I believe I got the quote from Cory Doctorow, and he credited a designer who's name I've never been able to find or credit, so feel to let me know if you know the source. But the quote as I remember it is this:

"The default state of technology, any technology from stone axes to modern computers, the default state of technology is 'broken'."

It's true, too; technology as a definition is something that is created and thus must be maintained. The axe is possibly the earliest and easiest example: axes that aren't sharp are spectacularly bad axes. For really, really long time we survived on technology and tools that were only moderately more complicated than our own fingers and teeth, and thus technology was relatively easy to maintain and manage, but still: a dull knife is a failure mode. A snapped bowstring is a failure mode. And it requires time, attention, and effort to keep the technology of life out of failure mode and in a usable condition. And this is a condition that becomes more and more true as systems become more complex and civilization becomes, well... civilization.

The thing about the modern world is that it's become so complex that the average person, while entirely capable of maintaining their own technology, just doesn't have time to do it on their own. In point of fact, there's a better-than-average chance that they're out doing maintenance on someone else's technology so that person can do maintenance on someone else's technology... it's maintenance all the way down, in our society. The miracle isn't that computers make our lives easier; the miracle is that they manage to not fail on a reasonably regular basis.

An anecdote: the FAA requires that every plane that flies meet a strict policy on maintenance -- the industry standard as I understand it is the "five nines", which means that 99.999% of the parts and functionality of the aircraft must be working for the aircraft to be certified as air-worthy. If you accept the idea that the average 737 has a million moving parts (and I personally think that's low), then that means that every Southwest flight you take there's as many as 10 things on the plane that are broken. The good news is that they often aren't major things -- a seatbelt doesn't lock, a cabin compartment doesn't latch, etc. -- but again, the miracle isn't that planes fly, but rather that planes don't fall out of the sky on a regular basis.

The difference between older, more "reliable" technology and the new experience of the Internet Of Things and our Software-based interface with the world is that most older technology has had the edges shaved down and sanded off.

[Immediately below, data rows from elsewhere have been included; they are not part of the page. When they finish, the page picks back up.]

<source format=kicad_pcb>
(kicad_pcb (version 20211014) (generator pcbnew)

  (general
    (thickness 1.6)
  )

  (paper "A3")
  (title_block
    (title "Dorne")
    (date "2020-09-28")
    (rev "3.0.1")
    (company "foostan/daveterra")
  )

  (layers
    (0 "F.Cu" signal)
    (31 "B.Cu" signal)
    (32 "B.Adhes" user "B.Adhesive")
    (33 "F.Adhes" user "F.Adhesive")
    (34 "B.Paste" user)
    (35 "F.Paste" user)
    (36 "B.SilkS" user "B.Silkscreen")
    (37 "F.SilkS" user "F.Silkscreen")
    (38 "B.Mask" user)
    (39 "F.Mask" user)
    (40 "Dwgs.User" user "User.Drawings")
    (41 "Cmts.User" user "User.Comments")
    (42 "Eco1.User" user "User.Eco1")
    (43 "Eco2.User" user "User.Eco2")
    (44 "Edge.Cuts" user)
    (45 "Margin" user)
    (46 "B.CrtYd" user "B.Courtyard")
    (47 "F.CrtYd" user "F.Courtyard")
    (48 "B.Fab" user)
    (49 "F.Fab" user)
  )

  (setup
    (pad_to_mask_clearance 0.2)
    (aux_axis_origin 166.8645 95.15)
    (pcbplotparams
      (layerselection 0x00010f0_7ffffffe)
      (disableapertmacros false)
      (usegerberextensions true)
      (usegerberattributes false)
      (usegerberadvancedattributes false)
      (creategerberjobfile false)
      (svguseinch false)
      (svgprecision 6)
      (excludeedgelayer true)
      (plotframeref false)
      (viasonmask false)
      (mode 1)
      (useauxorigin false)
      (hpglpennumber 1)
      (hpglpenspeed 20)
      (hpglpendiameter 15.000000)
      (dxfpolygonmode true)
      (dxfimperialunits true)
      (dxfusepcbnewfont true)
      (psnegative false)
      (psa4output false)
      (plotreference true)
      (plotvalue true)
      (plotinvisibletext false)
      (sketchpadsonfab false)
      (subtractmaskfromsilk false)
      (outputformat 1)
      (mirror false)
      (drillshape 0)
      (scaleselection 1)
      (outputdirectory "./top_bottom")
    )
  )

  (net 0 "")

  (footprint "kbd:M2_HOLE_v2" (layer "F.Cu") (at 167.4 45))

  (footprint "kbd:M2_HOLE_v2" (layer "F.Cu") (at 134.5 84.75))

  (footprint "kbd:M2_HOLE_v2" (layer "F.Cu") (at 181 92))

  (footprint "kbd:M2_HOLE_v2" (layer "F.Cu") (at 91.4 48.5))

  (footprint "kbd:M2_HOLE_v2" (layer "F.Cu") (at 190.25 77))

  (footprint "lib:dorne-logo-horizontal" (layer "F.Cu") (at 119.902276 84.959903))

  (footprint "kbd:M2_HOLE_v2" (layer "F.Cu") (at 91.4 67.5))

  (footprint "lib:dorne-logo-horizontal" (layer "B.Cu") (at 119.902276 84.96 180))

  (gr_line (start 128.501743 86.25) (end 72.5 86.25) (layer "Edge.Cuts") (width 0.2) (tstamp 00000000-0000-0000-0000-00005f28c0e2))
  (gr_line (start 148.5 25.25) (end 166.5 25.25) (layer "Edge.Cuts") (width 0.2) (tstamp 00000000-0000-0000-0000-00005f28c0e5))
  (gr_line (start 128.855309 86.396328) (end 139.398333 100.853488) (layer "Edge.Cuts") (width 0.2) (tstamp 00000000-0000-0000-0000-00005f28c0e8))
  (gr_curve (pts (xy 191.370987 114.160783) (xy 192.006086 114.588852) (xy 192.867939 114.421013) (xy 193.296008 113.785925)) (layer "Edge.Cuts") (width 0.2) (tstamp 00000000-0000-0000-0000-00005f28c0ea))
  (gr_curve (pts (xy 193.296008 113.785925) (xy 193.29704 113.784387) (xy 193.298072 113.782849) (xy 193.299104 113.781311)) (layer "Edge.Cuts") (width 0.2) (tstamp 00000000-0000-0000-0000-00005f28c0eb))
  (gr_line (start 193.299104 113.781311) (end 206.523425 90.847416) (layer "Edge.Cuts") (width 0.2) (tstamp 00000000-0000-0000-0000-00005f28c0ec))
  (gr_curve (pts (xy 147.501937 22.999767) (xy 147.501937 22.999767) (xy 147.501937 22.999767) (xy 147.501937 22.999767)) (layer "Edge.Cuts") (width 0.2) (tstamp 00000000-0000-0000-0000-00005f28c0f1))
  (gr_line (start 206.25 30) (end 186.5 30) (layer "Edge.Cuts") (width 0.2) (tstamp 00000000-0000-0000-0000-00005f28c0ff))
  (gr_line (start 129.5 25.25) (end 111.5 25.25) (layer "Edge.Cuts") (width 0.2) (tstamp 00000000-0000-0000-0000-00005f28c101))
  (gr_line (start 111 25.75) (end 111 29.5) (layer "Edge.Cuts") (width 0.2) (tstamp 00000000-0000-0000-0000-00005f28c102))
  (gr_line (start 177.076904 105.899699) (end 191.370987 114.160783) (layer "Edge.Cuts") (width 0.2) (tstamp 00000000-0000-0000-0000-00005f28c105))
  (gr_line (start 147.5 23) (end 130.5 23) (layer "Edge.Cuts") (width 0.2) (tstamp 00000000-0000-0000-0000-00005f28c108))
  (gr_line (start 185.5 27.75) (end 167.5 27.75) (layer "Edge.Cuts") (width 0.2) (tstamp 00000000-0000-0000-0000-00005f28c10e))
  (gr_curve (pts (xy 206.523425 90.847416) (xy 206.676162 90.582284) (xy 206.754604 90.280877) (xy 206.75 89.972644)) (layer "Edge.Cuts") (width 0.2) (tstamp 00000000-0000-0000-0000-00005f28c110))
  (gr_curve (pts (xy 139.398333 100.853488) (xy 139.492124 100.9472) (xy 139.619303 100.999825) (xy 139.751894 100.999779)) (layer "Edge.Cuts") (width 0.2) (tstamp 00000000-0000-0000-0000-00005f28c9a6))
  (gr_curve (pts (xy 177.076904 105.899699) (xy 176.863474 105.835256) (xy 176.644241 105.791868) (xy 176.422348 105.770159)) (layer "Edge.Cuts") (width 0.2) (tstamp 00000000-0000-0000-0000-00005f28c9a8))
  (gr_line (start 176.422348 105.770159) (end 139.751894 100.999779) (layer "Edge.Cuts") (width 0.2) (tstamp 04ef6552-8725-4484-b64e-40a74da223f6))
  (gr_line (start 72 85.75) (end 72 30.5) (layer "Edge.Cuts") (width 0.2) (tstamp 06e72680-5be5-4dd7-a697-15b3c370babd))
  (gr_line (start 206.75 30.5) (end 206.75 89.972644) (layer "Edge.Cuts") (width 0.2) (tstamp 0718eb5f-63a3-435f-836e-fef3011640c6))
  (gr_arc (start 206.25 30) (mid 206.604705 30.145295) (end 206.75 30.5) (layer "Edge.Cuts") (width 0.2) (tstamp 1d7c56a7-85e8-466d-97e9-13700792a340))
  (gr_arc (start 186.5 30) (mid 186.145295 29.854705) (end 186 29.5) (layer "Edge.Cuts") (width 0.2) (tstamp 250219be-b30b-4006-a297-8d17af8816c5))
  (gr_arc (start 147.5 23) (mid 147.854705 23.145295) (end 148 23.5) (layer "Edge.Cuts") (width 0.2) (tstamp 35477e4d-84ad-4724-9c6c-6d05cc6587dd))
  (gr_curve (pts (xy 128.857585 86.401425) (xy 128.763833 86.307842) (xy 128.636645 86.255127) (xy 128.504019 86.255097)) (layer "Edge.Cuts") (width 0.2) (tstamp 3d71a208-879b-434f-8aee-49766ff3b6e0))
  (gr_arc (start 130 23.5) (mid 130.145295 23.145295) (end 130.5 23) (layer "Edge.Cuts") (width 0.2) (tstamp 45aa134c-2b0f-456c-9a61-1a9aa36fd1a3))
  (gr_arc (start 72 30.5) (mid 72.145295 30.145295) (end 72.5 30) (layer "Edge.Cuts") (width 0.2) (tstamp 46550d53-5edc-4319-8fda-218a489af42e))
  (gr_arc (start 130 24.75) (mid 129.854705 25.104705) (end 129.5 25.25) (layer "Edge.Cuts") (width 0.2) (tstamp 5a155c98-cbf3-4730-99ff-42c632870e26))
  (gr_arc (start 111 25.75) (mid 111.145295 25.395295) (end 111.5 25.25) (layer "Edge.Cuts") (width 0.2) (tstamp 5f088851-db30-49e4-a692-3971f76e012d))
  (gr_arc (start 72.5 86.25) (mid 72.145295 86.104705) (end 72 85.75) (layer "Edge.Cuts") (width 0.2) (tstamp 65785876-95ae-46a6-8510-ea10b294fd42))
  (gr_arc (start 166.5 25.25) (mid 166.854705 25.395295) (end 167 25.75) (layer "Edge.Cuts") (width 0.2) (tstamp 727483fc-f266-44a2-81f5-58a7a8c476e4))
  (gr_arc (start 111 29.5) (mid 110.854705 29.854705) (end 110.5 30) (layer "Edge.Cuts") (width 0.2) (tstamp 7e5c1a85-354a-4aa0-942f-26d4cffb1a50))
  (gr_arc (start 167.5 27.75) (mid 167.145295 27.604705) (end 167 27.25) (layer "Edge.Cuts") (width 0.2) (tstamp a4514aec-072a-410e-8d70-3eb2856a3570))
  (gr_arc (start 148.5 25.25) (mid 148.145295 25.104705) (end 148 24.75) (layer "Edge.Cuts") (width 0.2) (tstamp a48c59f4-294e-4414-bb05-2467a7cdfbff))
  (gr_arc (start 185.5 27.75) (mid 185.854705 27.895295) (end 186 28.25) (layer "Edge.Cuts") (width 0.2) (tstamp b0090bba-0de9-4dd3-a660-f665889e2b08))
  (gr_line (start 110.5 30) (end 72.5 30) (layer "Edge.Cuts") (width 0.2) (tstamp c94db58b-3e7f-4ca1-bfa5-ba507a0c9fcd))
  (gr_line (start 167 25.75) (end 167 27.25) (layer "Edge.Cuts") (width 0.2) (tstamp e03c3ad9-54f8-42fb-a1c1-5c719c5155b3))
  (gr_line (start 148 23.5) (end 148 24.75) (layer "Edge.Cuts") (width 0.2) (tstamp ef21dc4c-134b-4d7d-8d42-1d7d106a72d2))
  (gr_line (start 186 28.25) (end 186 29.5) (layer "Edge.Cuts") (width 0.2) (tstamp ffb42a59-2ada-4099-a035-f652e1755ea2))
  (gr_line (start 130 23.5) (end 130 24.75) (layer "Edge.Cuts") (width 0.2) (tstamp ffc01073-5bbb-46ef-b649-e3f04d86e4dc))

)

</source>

By default, these systems have been redesigned and redesigned until the understanding is that the technology persists in a system where the failure mode is understandable and easy to manage (though sometimes the timing of that failure mode is less-than-ideal -- witness anyone who's had a car run out of gas between mileposts on the freeway).

Much of Operational Thinking involves planning for Failure Modes -- how does it fail, why does it fail, what happens to the user / customer / involved systems when it fails -- and working with management and development teams to determine risk matrices for a given situation and the likelihood of business impact. Often the most important question an Ops team member can ask any developer is "how does it fail," because many developers (rightly enough) are extremely focused on delivery modes and success, and it's the job of the Ops person to make sure that failure is a mode the business as a whole and every partner in the business thinks about in order to reduce time spent in that mode.

Another Anecdote: Disaster Recovery methodology is a very-low-reward value. Often thinking about DR is boring and weird, because it often involves situations that just plain don't happen...until they do. The DR plan for the Datacenter flooding is not something anyone wants to work out, until it's June of 2011 and your company is looking at an emergency relocation of your production environment because your current datacenter is just outside Council Bluffs and there's a record water-release upstream on the Missouri that's about to sweep through and put the first two floors of the building underwater. Then it becomes really valuable to have that white binder with the carefully-laid-out plans for system migration. And it can be both expensive and panic-inducing when it turns out the white binder is empty / out of date, especially since your clients in New York and California aren't really on board with you taking a week off to fix the problem...

Software (and nearly all modern tools are to some extent married to some sort of software) sometimes breaks. Sometimes it breaks in extremely predictable ways, and sometimes it breaks in ways that are not only impossible to predict but sometimes nearly-impossible to replicate (want to have fun? Google "Leap Second Bug" and head down that particular Wikipedia rabbit hole). As an Operational-minded person, I am often looking for new and interesting failure possibilities in the various tools I use. But most people don't think about different types of failure modes; they have a mindset that all tools are either "working" or "broken". And it's important to think about that. And to recognize that the default state of modern civilization and life is much more often "broken".